Search code examples
ssasmdx

Why would you want to use Process Data vs Process Full for processing a partition


As stated here : Process data will process data only without building aggregations or indexes. If there is data in the partition, it will be dropped before re-populating the partition with source data. On the other hand, for Process Full Analysis Services will also drop all data in the partition, and then process the partition. So, if attribute hierarchies connected to the partition are set to AttributeHierarchyOptimizedState = true Analysis Services will build indexes for the attribute hierarchy to improve query performance. I was able to confirm this behavior by running following query against Adventure Works database:

SELECT
DIMENSION_NAME, ATTRIBUTE_NAME, ATTRIBUTE_INDEXED,
ATTRIBUTE_COUNT_MIN, ATTRIBUTE_COUNT_MAX
FROM SystemRestrictSchema($system.discover_partition_dimension_stat
        ,DATABASE_NAME = 'AdventureWorksDW2014Multidimensional-EE'
        ,CUBE_NAME = 'Adventure Works'
        ,MEASURE_GROUP_NAME = 'Internet Sales'
        ,PARTITION_NAME = 'Internet_Sales_2013') 
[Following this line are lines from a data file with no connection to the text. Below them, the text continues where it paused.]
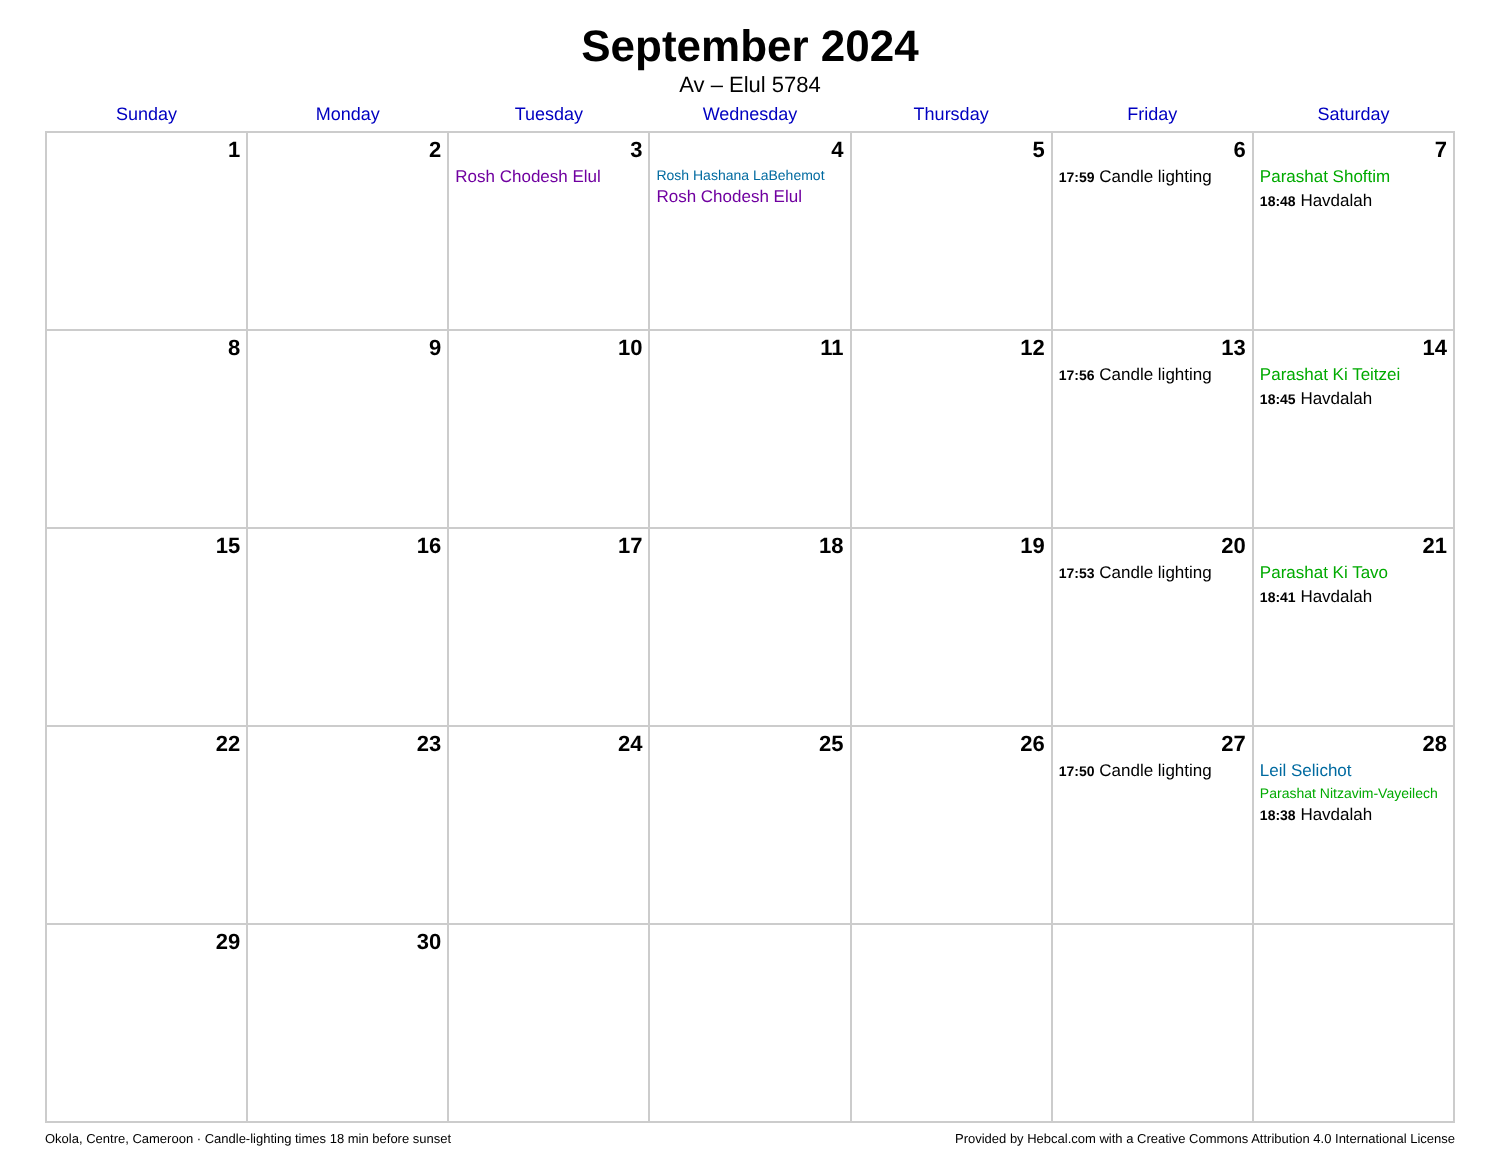September 2024
Av – Elul 5784
| Sunday | Monday | Tuesday | Wednesday | Thursday | Friday | Saturday |
| --- | --- | --- | --- | --- | --- | --- |
| 1 | 2 | 3 Rosh Chodesh Elul | 4 Rosh Hashana LaBehemot Rosh Chodesh Elul | 5 | 6 17:59 Candle lighting | 7 Parashat Shoftim 18:48 Havdalah |
| 8 | 9 | 10 | 11 | 12 | 13 17:56 Candle lighting | 14 Parashat Ki Teitzei 18:45 Havdalah |
| 15 | 16 | 17 | 18 | 19 | 20 17:53 Candle lighting | 21 Parashat Ki Tavo 18:41 Havdalah |
| 22 | 23 | 24 | 25 | 26 | 27 17:50 Candle lighting | 28 Leil Selichot Parashat Nitzavim-Vayeilech 18:38 Havdalah |
| 29 | 30 | | | | | |
Okola, Centre, Cameroon · Candle-lighting times 18 min before sunset Provided by Hebcal.com with a Creative Commons Attribution 4.0 International License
When I Process data ATTRIBUTE_INDEXED column is set to false for all attributes. When I do process full ATTRIBUTE_INDEXED column is set to true for the most of the attributes.

So I was wondering why would someone want to process data only, and hence sacrifice query performance, to gain what? Thanks.


Solution

  • In a nutshell -- to reduce cube downtime and cube preparation time. At cost, as you stated, query performance degradation in period between ProcessData and ProcessIndex.
    Processing usually takes cube offline, at least on committing changes, which can take considerable amount of time. To reduce cube offline time due to processing, especially on big cubes, partitions (parts) of cube with updated data are processed with Process Date option. Having completed this processing, new data in cube is available for queries, but with performance penalty. After that Process Indexes on affected partitions is started, which builds all indexes and aggregations on the objects.
    From my experience, it is used and has sense on big projects only. Another finding - running Process Default on cube builds missing indexes and aggregations without specifying exact measure group etc.